Pois bem, já há vários anos que Ozu não é um nome ausente do DVD em Portugal. Viagem a Tóquio, precisamente, foi editado há poucos meses. Entretanto, chegou ao mercado O Gosto do Saké (1962), derradeiro trabalho de uma filmografia de mais de três décadas (iniciada em 1927, ainda no período mudo) que possui um incontornável valor simbólico: nele se condensa o desencanto do cineasta face ao Japão do pós-guerra e, em particular, à metódica desagregação das tradicionais relações familiares e sociais.
Ozu foi o inventor genial de um universo comandado por uma obsessiva austeridade narrativa. Os seus modos de encenar têm tanto de rigor formal como de peculiar entendimento dos espaços do quotidiano (são célebres as suas imagens das personagens enquadradas a partir do olhar que assumem quando se instalam sobre os típicos tapetes, “tatamis”, das casas japonesas). Apesar disso, ou justamente por causa disso, importa acrescentar que ele nunca foi um “formalista”, já que, em última instância, é a pluralidade do factor humano que comanda o seu cinema.
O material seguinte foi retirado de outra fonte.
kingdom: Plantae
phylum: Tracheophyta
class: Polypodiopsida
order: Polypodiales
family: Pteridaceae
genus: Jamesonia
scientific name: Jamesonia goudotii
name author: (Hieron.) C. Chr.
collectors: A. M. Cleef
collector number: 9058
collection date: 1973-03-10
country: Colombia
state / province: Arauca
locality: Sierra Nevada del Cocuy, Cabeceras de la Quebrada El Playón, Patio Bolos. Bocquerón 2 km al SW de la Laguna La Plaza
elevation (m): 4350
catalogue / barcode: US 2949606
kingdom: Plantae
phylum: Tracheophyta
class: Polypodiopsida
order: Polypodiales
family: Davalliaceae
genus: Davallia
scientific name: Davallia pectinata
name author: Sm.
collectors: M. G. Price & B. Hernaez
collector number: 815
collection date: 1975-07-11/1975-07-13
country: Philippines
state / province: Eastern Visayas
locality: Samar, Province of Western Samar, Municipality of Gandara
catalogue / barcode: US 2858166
O Gosto do Saké possui um valor exemplar, quanto mais não seja porque traduz a crescente depuração das linguagens de Ozu. A história que nele se conta, centrada num veterano da guerra que tenta garantir um bom casamento para a sua filha, acaba por ser um espelho delicado, não isento de crueldade, de um tempo de reconversão acelerada da sociedade nipónica. Por um lado, todas as personagens de Ozu transportam um pudor tecido de muitos segredos; por outro lado, o seu cinema tende a criar uma transparência rara onde, por assim dizer, podemos compreender esses segredos sem destruir o pudor. Ironicamente ou não, O Gosto do Saké é, neste momento, em Portugal, um dos grandes acontecimentos cinematográficos.